The most significant impact on consumers comes from the Fuel Energy Cost Charge, which adds 347 cents per kWh.

This is linked to the use of diesel and other fossil fuels in thermal power plants that are activated when demand rises or when hydropower production drops, especially during dry seasons.

These plants are expensive to run, and their dependence on imported fuel makes them highly sensitive to global oil prices and transport costs.

EPRA notes that this component remains the largest contributor to the overall increase in electricity costs this month.

EPRA defends the adjustments

EPRA Acting Director-General Joseph Oketch has defended the new charges, saying they reflect the real cost of keeping electricity supply stable in the country.

He said: “The adjustments are necessary to reflect the actual cost of generating and supplying electricity amid fluctuating fuel prices and currency shifts.”

His remarks point to the ongoing challenge of balancing affordability for consumers with the financial sustainability of power producers who rely on imported fuel and foreign currency financing.

The effect of the new charges will not be the same across Kenya.

Consumers in remote and off-grid areas are expected to feel the highest impact. These regions depend heavily on diesel-powered generators, which are expensive due to fuel transport costs and limited infrastructure.
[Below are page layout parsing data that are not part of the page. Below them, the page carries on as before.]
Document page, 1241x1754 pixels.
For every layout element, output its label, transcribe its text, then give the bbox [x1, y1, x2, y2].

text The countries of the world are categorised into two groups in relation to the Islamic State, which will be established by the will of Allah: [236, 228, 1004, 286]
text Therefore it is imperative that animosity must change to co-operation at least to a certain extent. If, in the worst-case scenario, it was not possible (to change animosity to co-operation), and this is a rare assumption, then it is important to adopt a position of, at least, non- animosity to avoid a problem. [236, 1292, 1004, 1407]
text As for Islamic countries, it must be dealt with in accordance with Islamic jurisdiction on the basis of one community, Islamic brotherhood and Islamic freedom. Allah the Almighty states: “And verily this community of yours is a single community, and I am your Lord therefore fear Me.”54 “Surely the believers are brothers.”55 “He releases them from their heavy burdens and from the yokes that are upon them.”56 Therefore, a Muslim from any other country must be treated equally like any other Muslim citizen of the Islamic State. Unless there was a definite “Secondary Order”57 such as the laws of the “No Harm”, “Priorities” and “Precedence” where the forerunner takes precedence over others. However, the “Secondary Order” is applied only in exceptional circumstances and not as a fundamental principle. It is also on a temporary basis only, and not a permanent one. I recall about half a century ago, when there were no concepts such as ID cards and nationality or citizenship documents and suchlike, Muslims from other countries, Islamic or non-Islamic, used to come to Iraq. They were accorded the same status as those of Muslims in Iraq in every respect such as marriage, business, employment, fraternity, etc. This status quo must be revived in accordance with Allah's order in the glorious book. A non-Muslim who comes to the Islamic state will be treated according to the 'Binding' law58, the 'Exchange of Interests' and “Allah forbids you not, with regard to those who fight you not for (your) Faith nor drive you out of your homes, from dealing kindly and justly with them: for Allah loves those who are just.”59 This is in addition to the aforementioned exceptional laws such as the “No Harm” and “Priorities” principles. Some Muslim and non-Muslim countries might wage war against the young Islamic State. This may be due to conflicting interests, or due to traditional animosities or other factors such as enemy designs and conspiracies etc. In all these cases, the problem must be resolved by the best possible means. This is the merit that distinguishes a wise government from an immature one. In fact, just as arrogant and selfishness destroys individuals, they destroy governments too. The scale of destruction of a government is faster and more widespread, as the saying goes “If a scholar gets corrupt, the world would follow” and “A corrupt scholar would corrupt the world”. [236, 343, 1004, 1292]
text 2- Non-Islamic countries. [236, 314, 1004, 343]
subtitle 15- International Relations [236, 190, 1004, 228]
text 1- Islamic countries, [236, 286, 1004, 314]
Counties such as Turkana, Lamu, and parts of Homa Bay are likely to be among the most affected due to the high cost of delivering fuel to these areas.

In contrast, regions supplied by geothermal power, particularly areas around Olkaria, will experience relatively lower increases. Geothermal energy remains one of the cheapest and most stable sources of electricity in Kenya, helping to cushion consumers connected to that grid.

Overall, the combination of the three charges means higher electricity bills for most Kenyans starting this month. The fuel charge carries the heaviest weight, followed by the forex adjustment, while the water levy adds a smaller but still noticeable increment.

For households and small businesses already dealing with high living costs, the increase adds more pressure to monthly budgets. Electricity bills in Kenya continue to fluctuate due to monthly tariff reviews based on fuel prices, rainfall patterns, and currency performance.

As the country continues to rely on a mix of hydro, geothermal, wind, and thermal power, consumers are likely to keep feeling the effects of global oil prices and exchange rate movements in their monthly bills.